The NSF is charged with expanding existing graduate research fellowship and traineeship programs. To do so, the foundation will need to work with graduate schools to establish professional science master's degree programs. In addition, the Act encourages scientists to further investigate nanotechnology, supercomputing and alternative energy sources.
The new legislation will authorize $937 million in 2011 to the National Institute of Standards and Technology (NIST). The NIST will also be required to dedicate at least 8 percent of its annual funding to high-risk research that, it is hoped, will yield innovative results. NASA will be directed to contribute to the country's competitiveness and innovation by increased participation and funding for basic space research.
Strengthening educational opportunities
The America Competes Act is designed to strengthen educational opportunities in the STEM and critical foreign language fields from the elementary to the high school level. States will receive competitive grants in order to better align elementary and secondary education. The ultimate goal is for American students to receive the knowledge and skills to excel in higher levels of education, the Armed Forces and the nation's workforce.
The Act calls for the recruitment of more science and mathematics teachers and establishes new training and education programs for experienced teachers in those fields to enhance their skills. States will be provided with help in creating and enhancing mathematics and science specialty schools available for students across the state.
The Act emphasizes the need for the development of bachelor's and master's programs in the STEM and foreign language fields that teachers can utilize to augment their knowledge and teaching skills. The National Laboratories are being partnered up with needy schools to create science and mathematics schools of excellence. In addition, the NSF will be required to work with colleges and universities to expand STEM field programs.
The America Competes Act will encourage institutions of higher education, departments of mathematics, engineering, science or foreign languages, teacher preparation programs and needy schools to establish partnerships.
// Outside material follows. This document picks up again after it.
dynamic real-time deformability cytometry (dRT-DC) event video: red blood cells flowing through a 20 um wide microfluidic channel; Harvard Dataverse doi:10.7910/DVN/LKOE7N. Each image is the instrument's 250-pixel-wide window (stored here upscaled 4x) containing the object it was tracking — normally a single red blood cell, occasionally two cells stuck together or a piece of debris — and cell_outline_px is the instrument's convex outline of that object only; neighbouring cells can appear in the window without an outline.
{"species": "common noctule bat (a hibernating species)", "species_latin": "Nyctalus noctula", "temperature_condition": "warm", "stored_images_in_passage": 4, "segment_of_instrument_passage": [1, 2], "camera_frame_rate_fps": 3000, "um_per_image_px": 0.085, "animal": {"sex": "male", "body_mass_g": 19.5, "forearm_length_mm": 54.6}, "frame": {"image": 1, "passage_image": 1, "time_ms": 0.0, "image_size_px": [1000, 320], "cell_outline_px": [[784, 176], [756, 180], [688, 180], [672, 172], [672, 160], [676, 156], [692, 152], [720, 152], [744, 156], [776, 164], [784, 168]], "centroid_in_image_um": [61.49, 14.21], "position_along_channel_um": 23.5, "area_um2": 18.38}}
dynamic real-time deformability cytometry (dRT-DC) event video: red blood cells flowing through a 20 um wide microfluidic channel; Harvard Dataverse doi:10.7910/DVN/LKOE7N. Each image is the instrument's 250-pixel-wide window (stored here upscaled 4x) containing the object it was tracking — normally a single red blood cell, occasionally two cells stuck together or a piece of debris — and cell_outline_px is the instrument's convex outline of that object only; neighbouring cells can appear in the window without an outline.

Competitive grants will underwrite the establishment of master's degree programs in mathematics, science and foreign languages. Grants will last five years and programs that receive them will be required to match the funds.
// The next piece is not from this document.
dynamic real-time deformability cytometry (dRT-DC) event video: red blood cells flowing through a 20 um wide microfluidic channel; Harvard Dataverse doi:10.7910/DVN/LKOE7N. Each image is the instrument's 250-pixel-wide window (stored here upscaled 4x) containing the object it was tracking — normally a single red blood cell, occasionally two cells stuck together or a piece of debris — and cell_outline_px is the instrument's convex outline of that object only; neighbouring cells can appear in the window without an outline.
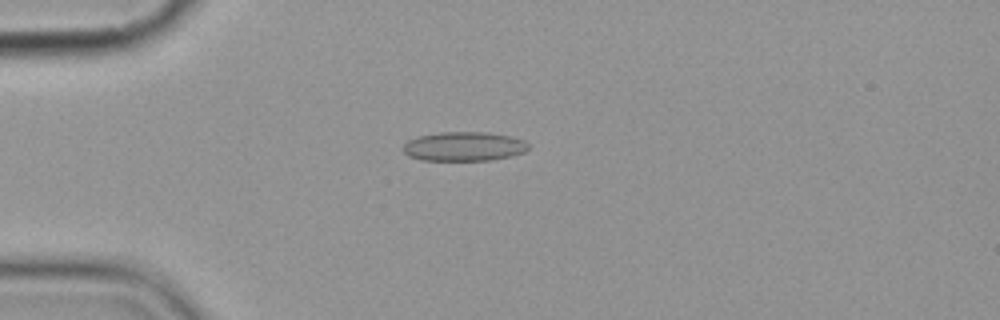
{"species": "common noctule bat (a hibernating species)", "species_latin": "Nyctalus noctula", "temperature_condition": "cold", "stored_images_in_passage": 11, "camera_frame_rate_fps": 3000, "um_per_image_px": 0.085, "animal": {"sex": "female", "body_mass_g": 19.9}, "frame": {"image": 1, "passage_image": 4, "time_ms": 4.333, "image_size_px": [1000, 320], "cell_outline_px": [[528, 148], [524, 152], [512, 156], [492, 160], [420, 160], [408, 156], [400, 148], [408, 140], [420, 136], [440, 132], [488, 132], [512, 136], [524, 140], [528, 144]], "centroid_in_image_um": [39.43, 12.44], "position_along_channel_um": 45.6, "area_um2": 21.5}}
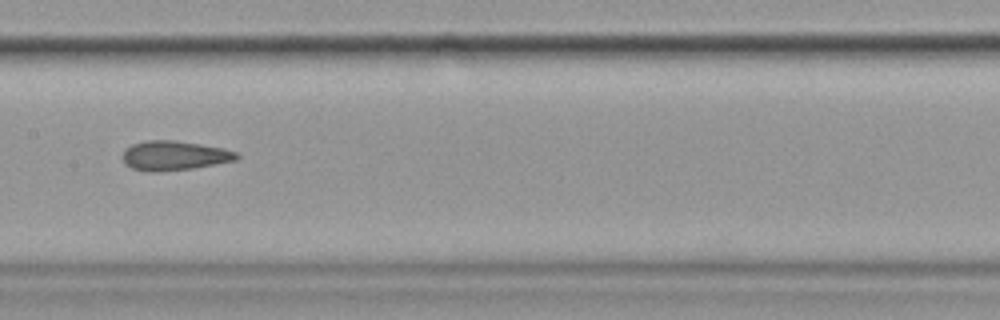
{"frame": {"image": 2, "passage_image": 8, "time_ms": 9.0, "image_size_px": [1000, 320], "cell_outline_px": [[240, 156], [236, 160], [192, 168], [156, 172], [148, 172], [132, 168], [124, 164], [124, 148], [132, 144], [148, 140], [176, 140], [224, 148], [236, 152]], "centroid_in_image_um": [14.8, 13.22], "position_along_channel_um": 192.6, "area_um2": 19.54}}
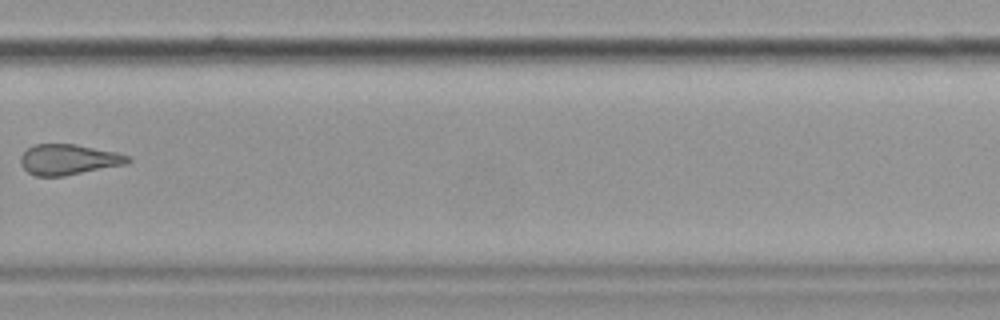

The NSF will have to create some type of clearinghouse to ensure that professional science master's degree programs and other advanced degree programs share the same elements. The Act focuses on bringing more females into the study of the STEM and foreign language fields by providing them with female mentors employed in the fields. Colleges will be provided with grants meant to give females the proper training for high-paying technical employment in the fields as well.
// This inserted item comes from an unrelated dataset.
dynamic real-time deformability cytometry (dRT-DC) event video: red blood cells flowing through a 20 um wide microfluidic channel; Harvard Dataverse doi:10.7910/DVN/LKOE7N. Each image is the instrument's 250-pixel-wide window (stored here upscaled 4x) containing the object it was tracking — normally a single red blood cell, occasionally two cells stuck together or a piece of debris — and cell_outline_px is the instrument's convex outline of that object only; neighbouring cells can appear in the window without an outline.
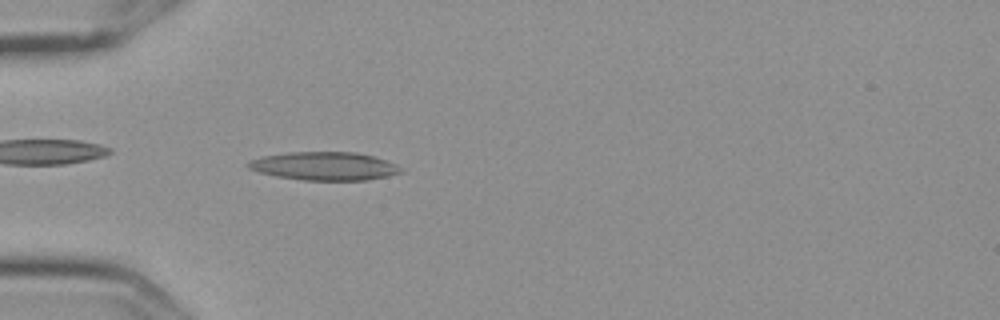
{"species": "Egyptian fruit bat (a non-hibernating species)", "species_latin": "Rousettus aegyptiacus", "temperature_condition": "cold", "stored_images_in_passage": 34, "camera_frame_rate_fps": 3000, "um_per_image_px": 0.085, "frame": {"image": 1, "passage_image": 2, "time_ms": 0.333, "image_size_px": [1000, 320], "cell_outline_px": [[404, 168], [400, 172], [388, 176], [368, 180], [304, 180], [276, 176], [260, 172], [248, 168], [248, 160], [264, 156], [288, 152], [356, 152], [372, 156], [396, 164]], "centroid_in_image_um": [27.58, 14.12], "position_along_channel_um": 57.4, "area_um2": 25.03}}
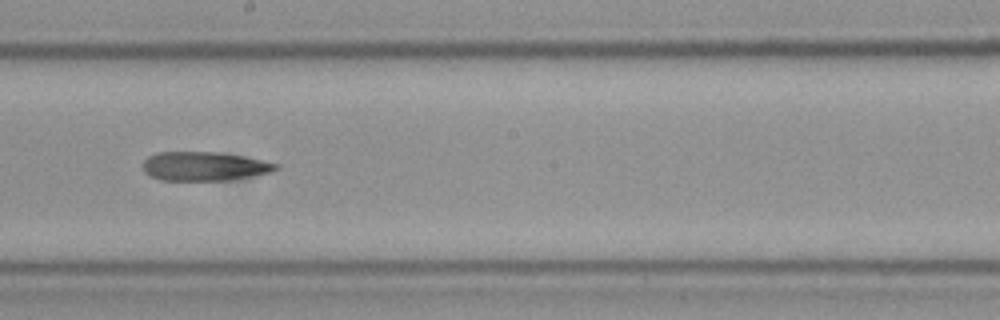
{"frame": {"image": 2, "passage_image": 17, "time_ms": 5.333, "image_size_px": [1000, 320], "cell_outline_px": [[280, 168], [272, 172], [228, 180], [160, 180], [144, 172], [144, 160], [148, 156], [156, 152], [216, 152], [240, 156], [260, 160], [276, 164]], "centroid_in_image_um": [17.33, 14.13], "position_along_channel_um": 230.9, "area_um2": 22.14}}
Congress has more on its plate
In his speech following the signing of the America Competes Act, President Bush stated that the goal is to "lead the world in human talent and creativity." However, he also indicated that Congress has more to do in order to accomplish this goal. He supports an initiative that would, over the next eight years, equip 30,000 additional math and science professionals with the ability to teach in classrooms.
While the America Competes Act is a step in the right direction to fostering innovation and competitiveness in the United States, much still remains to be done. The President expressed concern about attracting and retaining the finest workers, as well as about the possible creation of duplicate programs, which could result in counterproductive efforts and budgetary waste. It will be interesting to see how the America Competes Act will change the state of graduate education and research.